Noch während sie diese Fragen wälzte, geschah ein Wunder: Sie fand einen Job und begann zu arbeiten. Schließlich gibt es viele Beschwerden, wie zum Beispiel Schluckprobleme, die auch mit wenig Deutschkenntnissen behandelt werden können und zudem hat ihr der Berufseinstieg einen ordentlichen Kick gegeben, schnell Deutsch zu lernen. Inzwischen hat sie die Probezeit geschafft und hat viele zufriedene Patienten. Jetzt macht ihr nur noch das deutsche „R“ zu schaffen: „Ich weiß theoretisch, wie es im Mund gebildet wird und ich kann Menschen, die es nicht aussprechen können, es beibringen. Ich kann es aber selbst nicht sagen. Für uns Ukrainerinnen ist es sehr schwer!“, sagt Yulia Lagoscha. Hier geht es zum Beitrag auf Ukrainisch.

Angesichts des Grauens: wieso sollen wir die Menschenrechtserklärung feiern?

Am 10. Dezember 1948 wurde die Erklärung der Menschenrechte verabschiedet und eigentlich ist der 10. Dezember bei Amal immer ein festes Datum: Wir schreiben Artikel, reflektieren über die Lage der Menschenrechte und mahnen an. Für unsere Leser:innen – viele von ihnen sind vor Unterdrückung und Willkürherrschaft geflohen – ist das Versprechen, dass die Würde aller Menschen gleich und unantastbar ist, ein kostbarer Schatz. Aber gilt das noch 2023? Angesichts des Grauens des Krieges in Nahost, angesichts des zweiten Kriegswinters in der Ukraine und angesichts der wachsenden Angst vieler Afghan:innen vor dem langen Arm der Taliban in Europa?
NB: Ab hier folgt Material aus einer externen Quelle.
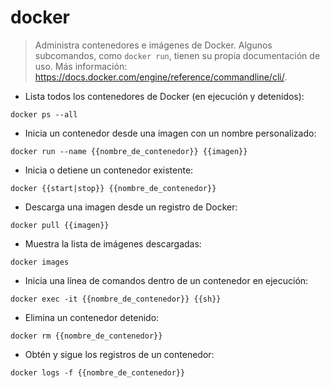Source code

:# docker

> Administra contenedores e imágenes de Docker.
> Algunos subcomandos, como `docker run`, tienen su propia documentación de uso.
> Más información: <https://docs.docker.com/engine/reference/commandline/cli/>.

- Lista todos los contenedores de Docker (en ejecución y detenidos):

`docker ps --all`

- Inicia un contenedor desde una imagen con un nombre personalizado:

`docker run --name {{nombre_de_contenedor}} {{imagen}}`

- Inicia o detiene un contenedor existente:

`docker {{start|stop}} {{nombre_de_contenedor}}`

- Descarga una imagen desde un registro de Docker:

`docker pull {{imagen}}`

- Muestra la lista de imágenes descargadas:

`docker images`

- Inicia una línea de comandos dentro de un contenedor en ejecución:

`docker exec -it {{nombre_de_contenedor}} {{sh}}`

- Elimina un contenedor detenido:

`docker rm {{nombre_de_contenedor}}`

- Obtén y sigue los registros de un contenedor:

`docker logs -f {{nombre_de_contenedor}}`
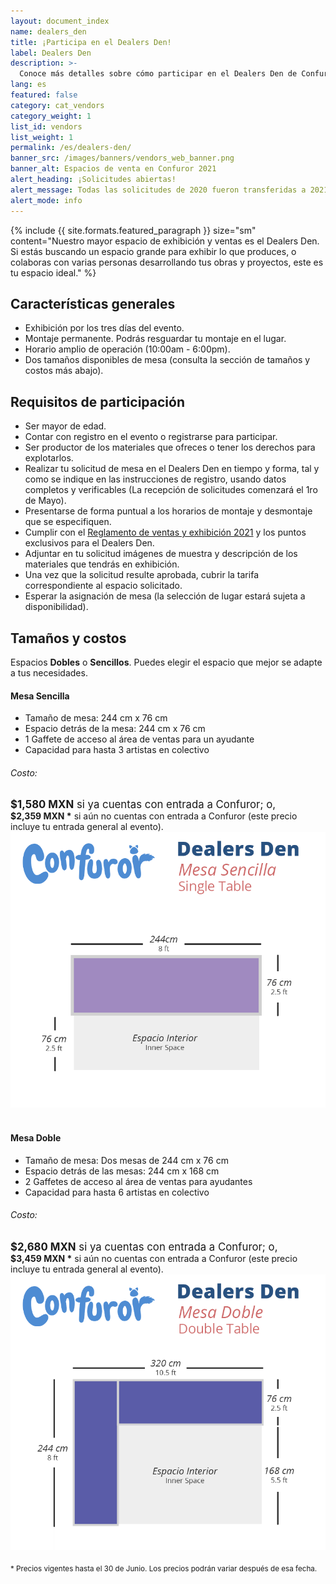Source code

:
 ```yaml
---
layout: document_index
name: dealers_den
title: ¡Participa en el Dealers Den!
label: Dealers Den
description: >-
  Conoce más detalles sobre cómo participar en el Dealers Den de Confuror 2021.
lang: es
featured: false
category: cat_vendors
category_weight: 1
list_id: vendors
list_weight: 1
permalink: /es/dealers-den/
banner_src: /images/banners/vendors_web_banner.png
banner_alt: Espacios de venta en Confuror 2021
alert_heading: ¡Solicitudes abiertas!
alert_message: Todas las solicitudes de 2020 fueron transferidas a 2021 y la convocatoria sigue abierta. Podrás solicitar tu espacio al realizar tu registro a Confuror 2021, o si ya lo tienes, podrás hacerlo desde la administración de tu cuenta.
alert_mode: info
---
```


{%
  include {{ site.formats.featured_paragraph }}
  size="sm"
  content="Nuestro mayor espacio de exhibición y ventas es el Dealers Den. Si estás buscando un espacio grande para exhibir lo que produces, o colaboras con varias personas desarrollando tus obras y proyectos, este es tu espacio ideal."
%}

## Características generales

- Exhibición por los tres días del evento.
- Montaje permanente. Podrás resguardar tu montaje en el lugar.
- Horario amplio de operación (10:00am - 6:00pm).
- Dos tamaños disponibles de mesa (consulta la sección de tamaños y costos más abajo).

## Requisitos de participación

- Ser mayor de edad.
- Contar con registro en el evento o registrarse para participar.
- Ser productor de los materiales que ofreces o tener los derechos para explotarlos.
- Realizar tu solicitud de mesa en el Dealers Den en tiempo y forma, tal y como se indique en las instrucciones de registro, usando datos completos y verificables (La recepción de solicitudes comenzará el 1ro de Mayo).
- Presentarse de forma puntual a los horarios de montaje y desmontaje que se especifiquen.
- Cumplir con el [Reglamento de ventas y exhibición 2021](/es/reglamento-de-venta/) y los puntos exclusivos para el Dealers Den.
- Adjuntar en tu solicitud imágenes de muestra y descripción de los materiales que tendrás en exhibición.
- Una vez que la solicitud resulte aprobada, cubrir la tarifa correspondiente al espacio solicitado.
- Esperar la asignación de mesa (la selección de lugar estará sujeta a disponibilidad).

## Tamaños y costos

Espacios **Dobles** o **Sencillos**. Puedes elegir el espacio que mejor se adapte a tus necesidades.

<div class="container-overflow">
  <h4>Mesa Sencilla</h4>
  <div class="row">
    <div class="col-md-6">
      <ul>
        <li>Tamaño de mesa: 244 cm x 76 cm</li>
        <li>Espacio detrás de la mesa: 244 cm x 76 cm</li>
        <li>1 Gaffete de acceso al área de ventas para un ayudante</li>
        <li>Capacidad para hasta 3 artistas en colectivo</li>
      </ul>
      <h6>Costo:</h6>
      <span style="font-size: larger;"><strong class="text-secondary">$1,580 MXN</strong> si ya cuentas con entrada a Confuror; o,</span>
      <br>
      <span><strong>$2,359 MXN *</strong> si aún no cuentas con entrada a Confuror (este precio incluye tu entrada general al evento).</span>
    </div>
    <div class="col-md-6">
      <img src="/images/pictures/dealers_den_single.png" class="img-fluid">
    </div>
  </div>
  <br>
  <h4>Mesa Doble</h4>
  <div class="row">
    <div class="col-md-6">
      <ul>
        <li>Tamaño de mesa: Dos mesas de 244 cm x 76 cm</li>
        <li>Espacio detrás de las mesas: 244 cm x 168 cm</li>
        <li>2 Gaffetes de acceso al área de ventas para ayudantes</li>
        <li>Capacidad para hasta 6 artistas en colectivo</li>
      </ul>
      <h6>Costo:</h6>
      <span style="font-size: larger;"><strong class="text-secondary">$2,680 MXN</strong> si ya cuentas con entrada a Confuror; o,</span>
      <br>
      <span><strong>$3,459 MXN *</strong> si aún no cuentas con entrada a Confuror (este precio incluye tu entrada general al evento).</span>
    </div>
    <div class="col-md-6">
      <img src="/images/pictures/dealers_den_double.png" class="img-fluid">
    </div>
  </div>
  <br>
  <span style="font-size: smaller;">* Precios vigentes hasta el 30 de Junio. Los precios podrán variar después de esa fecha.</span>
</div>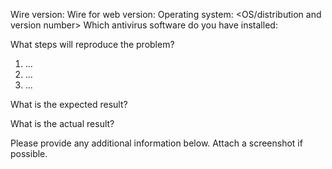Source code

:<!---
PLEASE NOTE:
Please remember that this is a bug tracker in a source code repository and not a discussion board. All developers get notified of each comment and will take the time for reading and commenting isses. We want to keep this as a place to easily track bugs in our code.
If you have a feature request that affects Wire in general, was kindly ask you to file it at https://github.com/wireapp/wire/issues. Please direct feature requests specifically targeted at wire-desktop to our customer support at https://support.wire.com and/or social media channels.
--->

Wire version: <Check the About dialog> Wire for web version: <Check the About dialog> Operating system: <OS/distribution and version number> Which antivirus software do you have installed: <This helps us to find out if there are compatibility issues with antivirus software>

What steps will reproduce the problem?

1.  ...
2.  ...
3.  ...

What is the expected result?

What is the actual result?

Please provide any additional information below. Attach a screenshot if possible.
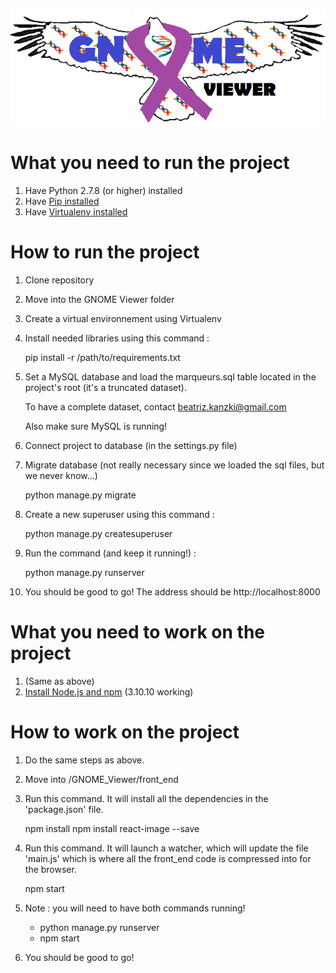 ![alt text](https://github.com/BigDataehealthTools/GNOME_Viewer/blob/master/GNOME_Viewer/public/img/GenomeViewer_logo.png)
# What you need to run the project #

1. Have Python 2.7.8 (or higher) installed
2. Have [Pip installed](https://pip.pypa.io/en/stable/installing/)
3. Have [Virtualenv installed](https://packaging.python.org/key_projects/#virtualenv)

# How to run the project #

1. Clone repository
2. Move into the GNOME Viewer folder
3. Create a virtual environnement using Virtualenv
4. Install needed libraries using this command :

    pip install -r /path/to/requirements.txt

5. Set a MySQL database and load the marqueurs.sql table located in the project's root (it's a truncated dataset). 
   
   To have a complete dataset, contact beatriz.kanzki@gmail.com 
   
   Also make sure MySQL is running!

6. Connect project to database (in the settings.py file)
7. Migrate database (not really necessary since we loaded the sql files, but we never know...)

    python manage.py migrate

8. Create a new superuser using this command :
    
    python manage.py createsuperuser
    
9. Run the command (and keep it running!) :

    python manage.py runserver

9. You should be good to go! The address should be http://localhost:8000

# What you need to work on the project #

1. (Same as above)
2. [Install Node.js and npm](https://docs.npmjs.com/getting-started/installing-node) (3.10.10 working)


# How to work on the project #

1. Do the same steps as above.
2. Move into /GNOME_Viewer/front_end
3. Run this command. It will install all the dependencies in the 'package.json' file.

    npm install
    npm install react-image --save
    
4. Run this command. It will launch a watcher, which will update the file 'main.js' which is where all the front_end code is compressed into for the browser.

    npm start
    
5. Note : you will need to have both commands running!
    - python manage.py runserver
    - npm start

6. You should be good to go!
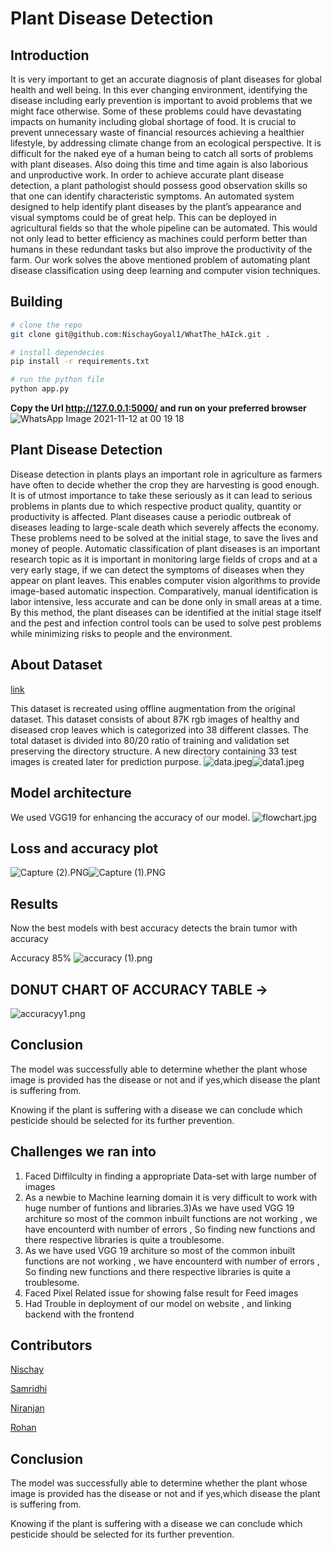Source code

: 
# Plant Disease Detection


## Introduction


It is very important to get an accurate diagnosis of plant diseases for global health and well being.
In this ever changing environment, identifying the disease including early prevention is important
to avoid problems that we might face otherwise. Some of these problems could have devastating
impacts on humanity including global shortage of food. It is crucial to prevent unnecessary waste of
financial resources achieving a healthier lifestyle, by addressing climate change from an ecological
perspective. It is difficult for the naked eye of a human being to catch all sorts of problems with plant
diseases. Also doing this time and time again is also laborious and unproductive work. In order to
achieve accurate plant disease detection, a plant pathologist should possess good observation skills
so that one can identify characteristic symptoms. An automated system designed to help identify
plant diseases by the plant’s appearance and visual symptoms could be of great help. This can be
deployed in agricultural fields so that the whole pipeline can be automated. This would not only lead
to better efficiency as machines could perform better than humans in these redundant tasks but also
improve the productivity of the farm. Our work solves the above mentioned problem of automating
plant disease classification using deep learning and computer vision techniques.

## Building
```bash
# clone the repo
git clone git@github.com:NischayGoyal1/WhatThe_hAIck.git .

# install dependecies
pip install -r requirements.txt

# run the python file
python app.py
```
**Copy the Url http://127.0.0.1:5000/ and run on your preferred browser**
![WhatsApp Image 2021-11-12 at 00 19 18](https://user-images.githubusercontent.com/81116984/141352783-f4eb5a8b-5a86-4c09-a707-93fa50f0b5f8.jpeg)




## Plant Disease Detection


Disease detection in plants plays an important role in agriculture as farmers have often to decide
whether the crop they are harvesting is good enough. It is of utmost importance to take these seriously
as it can lead to serious problems in plants due to which respective product quality, quantity or
productivity is affected. Plant diseases cause a periodic outbreak of diseases leading to large-scale
death which severely affects the economy. These problems need to be solved at the initial stage,
to save the lives and money of people. Automatic classification of plant diseases is an important research topic as it is important in monitoring large fields of crops and at a very early stage, if we can
detect the symptoms of diseases when they appear on plant leaves. This enables computer vision
algorithms to provide image-based automatic inspection. Comparatively, manual identification is
labor intensive, less accurate and can be done only in small areas at a time. By this method, the plant
diseases can be identified at the initial stage itself and the pest and infection control tools can be used
to solve pest problems while minimizing risks to people and the environment.



## About Dataset 

[link](https://www.kaggle.com/vipoooool/new-plant-diseases-dataset)

This dataset is recreated using offline augmentation from the original dataset. This dataset consists of about 87K rgb images of healthy and diseased crop leaves which is categorized into 38 different classes. The total dataset is divided into 80/20 ratio of training and validation set preserving the directory structure. A new directory containing 33 test images is created later for prediction purpose.
![data.jpeg](https://www.dropbox.com/s/mf18plqppjt4og2/data.jpeg?dl=0&raw=1)![data1.jpeg](https://www.dropbox.com/s/3b5yvbm9gb74r8j/data1.jpeg?dl=0&raw=1)








## Model architecture 

We used VGG19 for enhancing the accuracy of our model.
![flowchart.jpg](https://www.dropbox.com/s/4sw176a2zlxy3ie/flowchart.jpg?dl=0&raw=1)

## Loss and accuracy plot
![Capture (2).PNG](https://www.dropbox.com/s/nxlll3vijl8ejkq/Capture%20%282%29.PNG?dl=0&raw=1)![Capture (1).PNG](https://www.dropbox.com/s/7c4upiiummo7rvp/Capture%20%281%29.PNG?dl=0&raw=1)

## Results
Now the best models with best accuracy detects the brain tumor with accuracy

Accuracy 85%
![accuracy (1).png](https://www.dropbox.com/s/wgs3rcgrqpt35zj/accuracy%20%281%29.png?dl=0&raw=1)





## DONUT CHART OF ACCURACY TABLE ->
![accuracyy1.png](https://www.dropbox.com/s/8yu15ixi1b4qol2/accuracyy1.png?dl=0&raw=1)

## Conclusion 

The model was successfully able to determine whether the plant whose image is provided has the disease or not and if yes,which disease the plant is suffering from.

Knowing if the plant is suffering with a disease we can conclude which pesticide should be selected for its further prevention.

## Challenges we ran into
1. Faced Diffilculty in finding a appropriate Data-set with large number of images
2. As a newbie to Machine learning domain it is very difficult to work with huge number of funtions and libraries.3)As we have used VGG 19 architure so most of the common inbuilt functions are not working , we have encounterd with number of errors , So finding new functions and there respective libraries is quite a troublesome.
3. As we have used VGG 19 architure so most of the common inbuilt functions are not working , we have encounterd with number of errors , So finding new functions and there respective libraries is quite a troublesome.
4. Faced Pixel Related issue for showing false result for Feed images
5. Had Trouble in deployment of our model on website , and linking backend with  the frontend

## Contributors
[Nischay](https://github.com/NischayGoyal1)

[Samridhi](https://github.com/samridhikapoor)

[Niranjan](https://github.com/NiranjanHebli)

[Rohan](https://github.com/Rohan5202)

## Conclusion 

The model was successfully able to determine whether the plant whose image is provided has the disease or not and if yes,which disease the plant is suffering from.

Knowing if the plant is suffering with a disease we can conclude which pesticide should be selected for its further prevention.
Unsere Autorin Maryam Mardani kommt in ihrem Kommentar zu diesem Thema zu dem Schluss: Doch, auf jeden Fall. Jetzt erst recht! Sie nimmt ein Mädchen im Iran als Ausgangspunkt, das in den Zwängen der Traditionen und des strengen politischen Systems aufwächst. Was sie in ihren Rechten einschränkt, sind nicht nur die rigiden Gesetze der Religion und vor allem des iranischen Regimes: Es sind auch die verinnerlichten Werte, nach denen ihre Familie handelt und vor allem die Tatsache, dass sie gar nicht weiß, was ihre Rechte sind.

Für Mädchen wie sie sei es wichtig an die Erklärung der Menschenrechte zu erinnern. Für sie (und für alle anderen Menschen) ist es deswegen auch wichtig, dass Narges Mohammadi den Friedensnobelpreis bekommen hat. Auch, wenn sie ihn nicht feierlich entgegennehmen konnte. Hier geht es zum Artikel auf Farsi.

Wir wünschen Ihnen viel Spaß beim Lesen und eine schöne Woche!